What you need to do —
Of the entries below, return only those lines from the line with "DMG PARTS COMÉRCIO" to the line with "Fiches Techniques", exactly, both included.

===== Information =====

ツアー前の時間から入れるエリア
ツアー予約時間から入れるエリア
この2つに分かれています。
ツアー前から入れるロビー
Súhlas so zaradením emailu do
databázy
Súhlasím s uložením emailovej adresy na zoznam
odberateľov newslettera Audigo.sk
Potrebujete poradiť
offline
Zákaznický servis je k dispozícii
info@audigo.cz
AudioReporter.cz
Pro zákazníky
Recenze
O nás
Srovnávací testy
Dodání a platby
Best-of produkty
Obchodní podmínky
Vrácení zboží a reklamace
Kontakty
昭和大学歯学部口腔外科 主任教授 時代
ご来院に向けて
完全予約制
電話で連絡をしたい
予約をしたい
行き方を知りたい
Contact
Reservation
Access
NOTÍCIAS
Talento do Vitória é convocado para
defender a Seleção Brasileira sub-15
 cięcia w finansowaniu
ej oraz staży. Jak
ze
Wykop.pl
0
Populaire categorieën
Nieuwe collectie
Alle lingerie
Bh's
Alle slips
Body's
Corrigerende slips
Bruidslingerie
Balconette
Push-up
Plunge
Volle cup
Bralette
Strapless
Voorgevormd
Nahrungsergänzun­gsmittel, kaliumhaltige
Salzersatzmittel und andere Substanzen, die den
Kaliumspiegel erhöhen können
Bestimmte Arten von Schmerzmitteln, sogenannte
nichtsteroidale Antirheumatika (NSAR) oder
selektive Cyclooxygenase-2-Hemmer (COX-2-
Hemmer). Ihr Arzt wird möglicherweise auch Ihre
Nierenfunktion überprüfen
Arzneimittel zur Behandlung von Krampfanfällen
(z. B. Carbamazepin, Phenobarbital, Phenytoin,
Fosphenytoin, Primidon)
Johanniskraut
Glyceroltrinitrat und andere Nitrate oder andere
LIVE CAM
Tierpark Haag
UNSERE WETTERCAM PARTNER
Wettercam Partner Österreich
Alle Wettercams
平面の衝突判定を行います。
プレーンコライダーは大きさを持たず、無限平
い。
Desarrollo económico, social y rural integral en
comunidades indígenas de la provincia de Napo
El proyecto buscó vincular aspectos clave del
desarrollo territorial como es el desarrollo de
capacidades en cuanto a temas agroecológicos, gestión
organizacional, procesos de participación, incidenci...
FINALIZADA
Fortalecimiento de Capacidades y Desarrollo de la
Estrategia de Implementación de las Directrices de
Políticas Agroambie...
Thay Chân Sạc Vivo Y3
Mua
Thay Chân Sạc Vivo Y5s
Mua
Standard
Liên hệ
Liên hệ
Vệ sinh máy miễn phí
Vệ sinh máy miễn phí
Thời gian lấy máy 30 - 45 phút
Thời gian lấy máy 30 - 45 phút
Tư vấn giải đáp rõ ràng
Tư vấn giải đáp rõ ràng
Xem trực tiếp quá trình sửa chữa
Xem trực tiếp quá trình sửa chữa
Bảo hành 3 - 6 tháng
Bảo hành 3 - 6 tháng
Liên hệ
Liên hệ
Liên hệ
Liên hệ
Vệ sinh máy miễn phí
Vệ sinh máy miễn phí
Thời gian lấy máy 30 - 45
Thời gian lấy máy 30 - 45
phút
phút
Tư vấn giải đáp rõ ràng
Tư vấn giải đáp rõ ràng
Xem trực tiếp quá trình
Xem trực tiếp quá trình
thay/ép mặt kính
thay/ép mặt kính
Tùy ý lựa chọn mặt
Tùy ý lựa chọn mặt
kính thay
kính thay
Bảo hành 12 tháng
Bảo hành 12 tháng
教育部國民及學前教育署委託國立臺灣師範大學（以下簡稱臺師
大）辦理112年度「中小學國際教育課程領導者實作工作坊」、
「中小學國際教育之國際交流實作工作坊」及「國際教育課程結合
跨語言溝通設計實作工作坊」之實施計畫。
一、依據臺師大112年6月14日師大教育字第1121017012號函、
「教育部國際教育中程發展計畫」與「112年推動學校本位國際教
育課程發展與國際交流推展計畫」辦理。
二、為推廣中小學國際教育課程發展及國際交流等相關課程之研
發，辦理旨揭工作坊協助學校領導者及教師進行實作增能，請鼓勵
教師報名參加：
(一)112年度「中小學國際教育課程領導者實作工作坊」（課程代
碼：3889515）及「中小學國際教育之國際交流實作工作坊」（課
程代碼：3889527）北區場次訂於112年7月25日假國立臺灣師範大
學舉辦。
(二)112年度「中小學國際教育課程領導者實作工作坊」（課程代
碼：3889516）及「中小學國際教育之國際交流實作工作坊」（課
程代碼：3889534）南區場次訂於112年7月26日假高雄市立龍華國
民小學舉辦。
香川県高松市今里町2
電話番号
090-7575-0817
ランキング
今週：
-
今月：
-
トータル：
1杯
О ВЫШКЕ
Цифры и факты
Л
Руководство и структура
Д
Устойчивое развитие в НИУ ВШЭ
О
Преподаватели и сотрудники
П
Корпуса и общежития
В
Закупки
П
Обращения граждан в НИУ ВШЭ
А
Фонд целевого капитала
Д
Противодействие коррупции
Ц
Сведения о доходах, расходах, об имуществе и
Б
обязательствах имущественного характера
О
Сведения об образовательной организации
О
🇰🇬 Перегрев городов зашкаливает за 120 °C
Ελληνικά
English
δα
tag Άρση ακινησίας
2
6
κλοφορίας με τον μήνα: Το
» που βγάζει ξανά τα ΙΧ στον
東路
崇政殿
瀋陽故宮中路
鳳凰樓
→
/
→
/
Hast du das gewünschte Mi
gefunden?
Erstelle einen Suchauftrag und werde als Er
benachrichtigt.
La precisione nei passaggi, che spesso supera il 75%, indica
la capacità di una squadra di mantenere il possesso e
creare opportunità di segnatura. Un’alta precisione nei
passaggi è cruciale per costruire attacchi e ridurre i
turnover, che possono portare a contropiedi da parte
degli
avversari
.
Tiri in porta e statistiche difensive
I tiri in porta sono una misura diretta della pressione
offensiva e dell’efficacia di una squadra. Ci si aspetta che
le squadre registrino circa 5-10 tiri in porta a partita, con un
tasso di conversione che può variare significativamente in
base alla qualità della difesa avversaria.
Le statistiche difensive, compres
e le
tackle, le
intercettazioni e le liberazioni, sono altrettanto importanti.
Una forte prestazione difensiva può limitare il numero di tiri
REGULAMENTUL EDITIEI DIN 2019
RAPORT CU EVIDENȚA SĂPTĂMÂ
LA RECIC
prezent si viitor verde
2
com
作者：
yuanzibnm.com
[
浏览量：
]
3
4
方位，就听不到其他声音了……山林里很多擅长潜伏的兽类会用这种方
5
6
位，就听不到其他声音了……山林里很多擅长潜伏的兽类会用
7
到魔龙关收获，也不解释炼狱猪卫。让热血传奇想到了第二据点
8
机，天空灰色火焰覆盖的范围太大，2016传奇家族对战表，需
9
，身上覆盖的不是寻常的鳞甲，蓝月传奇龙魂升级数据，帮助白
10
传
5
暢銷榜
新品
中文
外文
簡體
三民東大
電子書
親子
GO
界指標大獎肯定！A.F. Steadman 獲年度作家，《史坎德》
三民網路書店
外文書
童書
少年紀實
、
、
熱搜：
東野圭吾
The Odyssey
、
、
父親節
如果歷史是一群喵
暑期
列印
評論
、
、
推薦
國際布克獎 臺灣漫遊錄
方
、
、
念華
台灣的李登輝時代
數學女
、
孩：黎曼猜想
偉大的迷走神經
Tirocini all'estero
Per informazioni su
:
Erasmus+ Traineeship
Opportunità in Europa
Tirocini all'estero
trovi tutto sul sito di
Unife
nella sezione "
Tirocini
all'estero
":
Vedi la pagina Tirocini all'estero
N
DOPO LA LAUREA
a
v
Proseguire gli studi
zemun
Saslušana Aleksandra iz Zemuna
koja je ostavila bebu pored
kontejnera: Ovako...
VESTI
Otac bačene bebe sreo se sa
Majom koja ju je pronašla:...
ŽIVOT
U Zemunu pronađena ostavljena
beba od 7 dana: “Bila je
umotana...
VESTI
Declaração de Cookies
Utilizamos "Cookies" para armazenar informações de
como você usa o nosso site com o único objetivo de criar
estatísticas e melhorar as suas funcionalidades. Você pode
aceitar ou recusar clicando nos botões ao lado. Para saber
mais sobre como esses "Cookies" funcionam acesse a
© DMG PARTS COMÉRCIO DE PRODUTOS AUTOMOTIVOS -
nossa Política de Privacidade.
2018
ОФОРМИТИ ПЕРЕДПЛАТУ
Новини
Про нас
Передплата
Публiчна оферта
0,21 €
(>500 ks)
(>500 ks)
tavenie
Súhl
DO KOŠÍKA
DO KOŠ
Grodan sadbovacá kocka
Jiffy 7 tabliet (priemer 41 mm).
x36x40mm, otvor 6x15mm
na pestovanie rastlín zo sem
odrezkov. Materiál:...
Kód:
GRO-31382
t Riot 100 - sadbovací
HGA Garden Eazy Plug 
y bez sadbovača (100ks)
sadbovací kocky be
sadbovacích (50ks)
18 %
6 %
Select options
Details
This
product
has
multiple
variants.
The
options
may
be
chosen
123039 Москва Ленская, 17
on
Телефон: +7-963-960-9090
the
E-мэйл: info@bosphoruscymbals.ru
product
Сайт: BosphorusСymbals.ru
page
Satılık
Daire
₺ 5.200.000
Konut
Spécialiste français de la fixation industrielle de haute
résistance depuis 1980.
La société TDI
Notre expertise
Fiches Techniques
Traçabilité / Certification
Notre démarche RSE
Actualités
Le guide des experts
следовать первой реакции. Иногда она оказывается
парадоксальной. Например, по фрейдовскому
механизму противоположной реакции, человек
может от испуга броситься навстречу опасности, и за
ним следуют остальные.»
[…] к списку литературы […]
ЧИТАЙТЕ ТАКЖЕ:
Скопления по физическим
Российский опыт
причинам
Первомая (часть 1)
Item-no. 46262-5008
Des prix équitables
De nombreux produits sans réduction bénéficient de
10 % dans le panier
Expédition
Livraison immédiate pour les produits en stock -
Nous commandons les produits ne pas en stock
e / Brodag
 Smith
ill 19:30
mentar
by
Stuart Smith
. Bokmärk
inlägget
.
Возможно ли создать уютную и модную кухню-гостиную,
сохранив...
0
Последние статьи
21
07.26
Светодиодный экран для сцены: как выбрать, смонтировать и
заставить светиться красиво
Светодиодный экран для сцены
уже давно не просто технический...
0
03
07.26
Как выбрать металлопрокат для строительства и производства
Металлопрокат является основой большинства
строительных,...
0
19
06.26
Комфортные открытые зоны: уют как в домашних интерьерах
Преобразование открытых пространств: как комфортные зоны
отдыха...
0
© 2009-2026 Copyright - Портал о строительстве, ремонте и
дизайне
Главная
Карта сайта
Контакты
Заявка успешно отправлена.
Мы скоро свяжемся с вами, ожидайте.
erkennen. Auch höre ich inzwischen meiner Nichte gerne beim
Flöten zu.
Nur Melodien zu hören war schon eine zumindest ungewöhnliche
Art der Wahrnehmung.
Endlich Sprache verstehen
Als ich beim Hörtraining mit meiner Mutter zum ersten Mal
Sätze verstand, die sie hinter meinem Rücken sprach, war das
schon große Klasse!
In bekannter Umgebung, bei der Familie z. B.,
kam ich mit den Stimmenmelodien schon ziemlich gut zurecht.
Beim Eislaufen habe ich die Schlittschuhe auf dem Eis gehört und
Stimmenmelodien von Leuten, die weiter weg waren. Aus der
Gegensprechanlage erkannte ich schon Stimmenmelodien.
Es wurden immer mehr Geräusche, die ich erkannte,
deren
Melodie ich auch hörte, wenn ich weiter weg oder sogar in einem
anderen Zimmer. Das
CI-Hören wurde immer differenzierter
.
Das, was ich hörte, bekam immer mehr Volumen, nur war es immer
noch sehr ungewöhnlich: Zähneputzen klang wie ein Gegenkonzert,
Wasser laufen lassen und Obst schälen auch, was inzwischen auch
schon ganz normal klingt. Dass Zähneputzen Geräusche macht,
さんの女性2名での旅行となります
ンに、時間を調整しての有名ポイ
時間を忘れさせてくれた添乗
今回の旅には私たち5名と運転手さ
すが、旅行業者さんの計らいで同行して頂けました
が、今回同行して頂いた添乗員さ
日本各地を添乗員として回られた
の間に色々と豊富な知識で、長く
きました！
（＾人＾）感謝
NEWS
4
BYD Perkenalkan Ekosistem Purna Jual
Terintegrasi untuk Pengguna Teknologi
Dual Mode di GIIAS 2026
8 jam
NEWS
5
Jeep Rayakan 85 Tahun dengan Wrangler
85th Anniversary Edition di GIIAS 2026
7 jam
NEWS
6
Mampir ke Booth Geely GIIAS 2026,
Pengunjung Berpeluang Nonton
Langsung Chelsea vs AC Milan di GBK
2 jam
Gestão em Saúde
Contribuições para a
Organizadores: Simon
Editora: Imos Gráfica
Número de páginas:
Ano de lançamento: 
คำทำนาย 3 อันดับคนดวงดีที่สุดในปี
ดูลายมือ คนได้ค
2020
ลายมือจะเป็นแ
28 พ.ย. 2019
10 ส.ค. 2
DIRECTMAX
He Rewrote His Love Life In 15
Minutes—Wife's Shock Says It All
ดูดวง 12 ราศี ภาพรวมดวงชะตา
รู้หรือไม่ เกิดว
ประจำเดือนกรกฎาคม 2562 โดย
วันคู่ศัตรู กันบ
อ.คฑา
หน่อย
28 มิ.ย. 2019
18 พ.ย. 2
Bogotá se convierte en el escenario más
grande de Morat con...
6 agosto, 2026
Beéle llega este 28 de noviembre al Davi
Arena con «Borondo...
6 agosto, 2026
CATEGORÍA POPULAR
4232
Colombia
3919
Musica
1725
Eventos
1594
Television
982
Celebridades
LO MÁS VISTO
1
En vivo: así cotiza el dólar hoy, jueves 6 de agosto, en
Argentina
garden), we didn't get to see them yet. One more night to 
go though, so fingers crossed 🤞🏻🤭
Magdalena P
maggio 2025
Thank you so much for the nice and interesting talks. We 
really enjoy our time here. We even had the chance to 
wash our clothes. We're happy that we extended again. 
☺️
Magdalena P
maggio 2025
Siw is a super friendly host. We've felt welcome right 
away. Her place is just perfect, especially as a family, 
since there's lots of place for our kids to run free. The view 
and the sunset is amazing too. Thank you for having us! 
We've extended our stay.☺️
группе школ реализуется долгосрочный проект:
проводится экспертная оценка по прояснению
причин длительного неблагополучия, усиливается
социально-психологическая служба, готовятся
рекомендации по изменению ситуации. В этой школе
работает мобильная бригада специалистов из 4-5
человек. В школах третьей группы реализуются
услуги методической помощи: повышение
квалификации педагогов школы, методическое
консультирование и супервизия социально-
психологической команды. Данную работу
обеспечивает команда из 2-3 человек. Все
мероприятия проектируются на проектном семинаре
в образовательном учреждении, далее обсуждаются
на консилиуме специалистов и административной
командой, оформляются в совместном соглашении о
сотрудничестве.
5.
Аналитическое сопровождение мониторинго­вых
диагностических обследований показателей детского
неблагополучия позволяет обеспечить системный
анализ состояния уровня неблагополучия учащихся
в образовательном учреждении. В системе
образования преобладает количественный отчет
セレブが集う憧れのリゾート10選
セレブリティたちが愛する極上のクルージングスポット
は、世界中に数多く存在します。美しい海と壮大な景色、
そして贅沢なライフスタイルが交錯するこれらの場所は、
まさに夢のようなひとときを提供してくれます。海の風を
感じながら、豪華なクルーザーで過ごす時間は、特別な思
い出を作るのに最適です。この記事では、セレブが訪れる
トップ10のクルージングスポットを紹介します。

=====

Written reply —
© DMG PARTS COMÉRCIO DE PRODUTOS AUTOMOTIVOS -
nossa Política de Privacidade.
2018
ОФОРМИТИ ПЕРЕДПЛАТУ
Новини
Про нас
Передплата
Публiчна оферта
0,21 €
(>500 ks)
(>500 ks)
tavenie
Súhl
DO KOŠÍKA
DO KOŠ
Grodan sadbovacá kocka
Jiffy 7 tabliet (priemer 41 mm).
x36x40mm, otvor 6x15mm
na pestovanie rastlín zo sem
odrezkov. Materiál:...
Kód:
GRO-31382
t Riot 100 - sadbovací
HGA Garden Eazy Plug 
y bez sadbovača (100ks)
sadbovací kocky be
sadbovacích (50ks)
18 %
6 %
Select options
Details
This
product
has
multiple
variants.
The
options
may
be
chosen
123039 Москва Ленская, 17
on
Телефон: +7-963-960-9090
the
E-мэйл: info@bosphoruscymbals.ru
product
Сайт: BosphorusСymbals.ru
page
Satılık
Daire
₺ 5.200.000
Konut
Spécialiste français de la fixation industrielle de haute
résistance depuis 1980.
La société TDI
Notre expertise
Fiches Techniques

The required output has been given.